Bjorn Lomborg writes at National Review Online about facts that contradict popular gloom-and-doom narratives involving the climate.

The global discussion about climate change has become quite hysterical. Some 60 percent of people living in the rich world think it is likely to bring an end to humanity. This is not only untrue; it is also harmful, because fear makes people embrace bad policies and ignore many other urgent challenges facing the world. Consider, for example, how the World Health Organization declared climate change the defining public-health issue of the 21st century in 2014, but perhaps should have been more focused on pandemics, like Covid. Or take the World Economic Forum participants who in January 2020 found the greatest policy risk of the next ten years to be climate-action failure — ignoring the rapid spread of Covid. Or consider how development institutions increasingly focus on helping poor countries with climate-change responses, often at the expense of other things those countries urgently need, such as growth and development, stronger health-care systems, better education, and a more plentiful energy supply.

Climate change is a real and man-made phenomenon, and it will have negative impacts overall. That’s a fact, and it is one that we hear a lot. The “catastrophe narrative,” however, is drowning out many other relevant facts about climate change — for example, that 98 percent fewer people are dying from climate-related disasters today than did a century ago, and that net-zero-emission policies are eye-wateringly costly. …

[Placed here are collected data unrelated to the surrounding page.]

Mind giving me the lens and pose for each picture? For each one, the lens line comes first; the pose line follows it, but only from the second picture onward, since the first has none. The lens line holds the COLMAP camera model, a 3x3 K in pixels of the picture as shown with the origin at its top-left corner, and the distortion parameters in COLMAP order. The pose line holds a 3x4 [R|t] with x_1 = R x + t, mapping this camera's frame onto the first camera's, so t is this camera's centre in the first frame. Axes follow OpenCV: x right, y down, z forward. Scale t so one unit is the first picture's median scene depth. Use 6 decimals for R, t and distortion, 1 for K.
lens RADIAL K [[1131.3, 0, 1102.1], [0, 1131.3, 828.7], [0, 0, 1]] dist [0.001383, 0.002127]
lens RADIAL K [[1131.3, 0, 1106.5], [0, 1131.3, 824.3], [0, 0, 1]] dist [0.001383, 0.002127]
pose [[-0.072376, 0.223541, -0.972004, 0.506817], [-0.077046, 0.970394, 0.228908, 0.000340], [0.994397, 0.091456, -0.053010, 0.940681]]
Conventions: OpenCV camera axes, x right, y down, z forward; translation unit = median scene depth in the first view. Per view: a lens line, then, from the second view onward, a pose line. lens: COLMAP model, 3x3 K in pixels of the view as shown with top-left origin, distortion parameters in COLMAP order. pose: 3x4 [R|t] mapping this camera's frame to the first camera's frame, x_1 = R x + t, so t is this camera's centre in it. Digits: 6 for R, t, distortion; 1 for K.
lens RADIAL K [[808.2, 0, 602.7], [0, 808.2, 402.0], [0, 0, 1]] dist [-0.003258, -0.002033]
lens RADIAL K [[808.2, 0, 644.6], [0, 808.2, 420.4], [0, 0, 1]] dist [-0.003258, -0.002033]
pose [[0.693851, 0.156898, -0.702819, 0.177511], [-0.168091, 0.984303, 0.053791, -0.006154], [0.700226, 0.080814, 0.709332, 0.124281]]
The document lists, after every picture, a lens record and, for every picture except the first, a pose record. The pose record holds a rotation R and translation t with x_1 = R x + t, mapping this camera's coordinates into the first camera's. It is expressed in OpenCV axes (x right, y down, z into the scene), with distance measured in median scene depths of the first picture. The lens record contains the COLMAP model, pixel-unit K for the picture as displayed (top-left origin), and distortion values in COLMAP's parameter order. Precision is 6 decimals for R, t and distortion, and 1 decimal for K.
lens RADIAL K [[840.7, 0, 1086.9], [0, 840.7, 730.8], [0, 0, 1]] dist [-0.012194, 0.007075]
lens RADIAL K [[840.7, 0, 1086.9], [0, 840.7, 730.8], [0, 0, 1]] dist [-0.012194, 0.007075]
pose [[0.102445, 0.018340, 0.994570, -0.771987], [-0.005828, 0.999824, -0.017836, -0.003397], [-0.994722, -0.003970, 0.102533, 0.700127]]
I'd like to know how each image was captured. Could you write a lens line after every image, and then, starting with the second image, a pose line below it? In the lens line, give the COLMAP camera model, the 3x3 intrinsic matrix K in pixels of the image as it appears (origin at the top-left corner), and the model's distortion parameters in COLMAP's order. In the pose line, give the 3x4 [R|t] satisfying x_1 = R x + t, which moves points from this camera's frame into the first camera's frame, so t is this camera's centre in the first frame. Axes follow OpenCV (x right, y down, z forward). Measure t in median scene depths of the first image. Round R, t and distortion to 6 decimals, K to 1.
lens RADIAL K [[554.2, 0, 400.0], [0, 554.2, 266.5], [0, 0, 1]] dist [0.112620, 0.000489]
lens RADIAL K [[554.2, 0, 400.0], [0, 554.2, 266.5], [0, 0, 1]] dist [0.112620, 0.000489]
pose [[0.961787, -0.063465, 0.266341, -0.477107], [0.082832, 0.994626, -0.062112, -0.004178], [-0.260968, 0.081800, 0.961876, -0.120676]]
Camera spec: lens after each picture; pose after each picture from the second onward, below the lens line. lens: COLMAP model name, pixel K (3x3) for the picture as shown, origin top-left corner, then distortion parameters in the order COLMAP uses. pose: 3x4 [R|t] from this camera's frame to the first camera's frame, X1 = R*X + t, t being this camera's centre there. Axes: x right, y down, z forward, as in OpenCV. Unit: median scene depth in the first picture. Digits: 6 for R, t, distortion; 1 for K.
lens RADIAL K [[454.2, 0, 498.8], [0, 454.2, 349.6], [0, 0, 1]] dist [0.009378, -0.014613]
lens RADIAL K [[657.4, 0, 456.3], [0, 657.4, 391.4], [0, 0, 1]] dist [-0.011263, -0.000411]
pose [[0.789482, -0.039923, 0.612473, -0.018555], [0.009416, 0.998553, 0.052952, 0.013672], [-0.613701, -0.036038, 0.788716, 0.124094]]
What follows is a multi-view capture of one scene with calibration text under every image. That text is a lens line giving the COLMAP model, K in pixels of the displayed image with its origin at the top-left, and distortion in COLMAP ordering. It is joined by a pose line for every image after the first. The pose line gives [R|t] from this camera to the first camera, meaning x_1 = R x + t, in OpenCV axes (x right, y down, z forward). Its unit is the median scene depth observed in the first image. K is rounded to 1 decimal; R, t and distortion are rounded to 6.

… These days, every weather phenomenon is turned into instant climate news, with smartphone cameras immediately sharing pictures of the damage and campaigners blaming climate change for it all. Hurricanes are a key part of this narrative. But that does not mean hurricanes are actually battering our coasts any more frequently than before, as is often implied or stated outright.

Indeed, the hurricanes of 2022 were close to unprecedented — but only in their weakness.